The research, published in the journal PNAS on Monday, assessed 1,000 fossilised dinosaur eggs and eggshells from the Shanyang Basin in central China, and found that dinosaurs were not very diverse before their extinction during the last part of the Cretaceous era about 100-66 million years ago (mya).

In the study, scientists, including those from the Chinese Academy of Sciences created a timeline of about 2 million years at the end of the Cretaceous era – the period right before the extinction of dinosaurs.

They found a decline in dinosaur diversity based on the Shanyang Basin data.

Citing an example, researchers say the 1,000 dinosaur egg fossils collected from the basin represent only three different dinosaur species: Macroolithus yaotunensis, Elongatoolithus elongatus, and Stromatoolithus pinglingensis.

Two of the three dinosaur egg species are from a group of toothless dinosaurs known as oviraptors, while the other is from the plant-eating hadrosaurid group, the study found.

Tyrannosaurs and sauropods also likely lived in the area between about 66.4 and 68.2 million years ago, scientists say.

Based on the analysis, researchers say there was a low diversity of dinosaur species in central China for the last 2 million years before the mass extinction.

The findings, according to the scientists, suggest that dinosaurs were in decline globally before the Cretaceous/Paleogene extinction event that wiped them out.

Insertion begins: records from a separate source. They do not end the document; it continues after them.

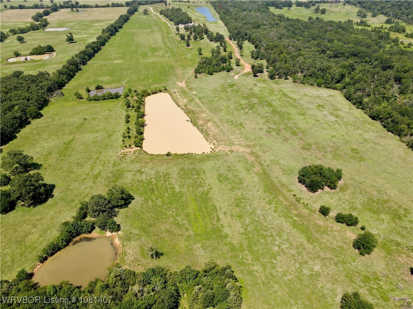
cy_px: 154
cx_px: 206
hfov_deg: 71.6
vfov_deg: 56.8
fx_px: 286
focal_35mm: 24
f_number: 2.8
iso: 100
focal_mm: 4.5
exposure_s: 1/500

“Our results demonstrate low dinosaur biodiversity during the last 2 million y of the Cretaceous, and those data indicate a decline in dinosaur biodiversity millions of years before the Cretaceous/Paleogene boundary,” scientists wrote in the study.

Researchers speculate that factors like global climate fluctuations as well as massive volcanic eruptions such as from the Deccan Traps in India may have already led to long-term decline in dinosaur diversity through the end of the Cretaceous Period and sustained low number of dinosaur lineages for the last few million years.

These factors, they suspect, led to ecosystem-wide instability and primed the surviving species to mass extinction linked to the asteroid impact.

“The end-Cretaceous catastrophic events, such as the Deccan Traps and bolide impact, probably acted on an already vulnerable ecosystem and led to nonavian dinosaur extinction,” scientists noted.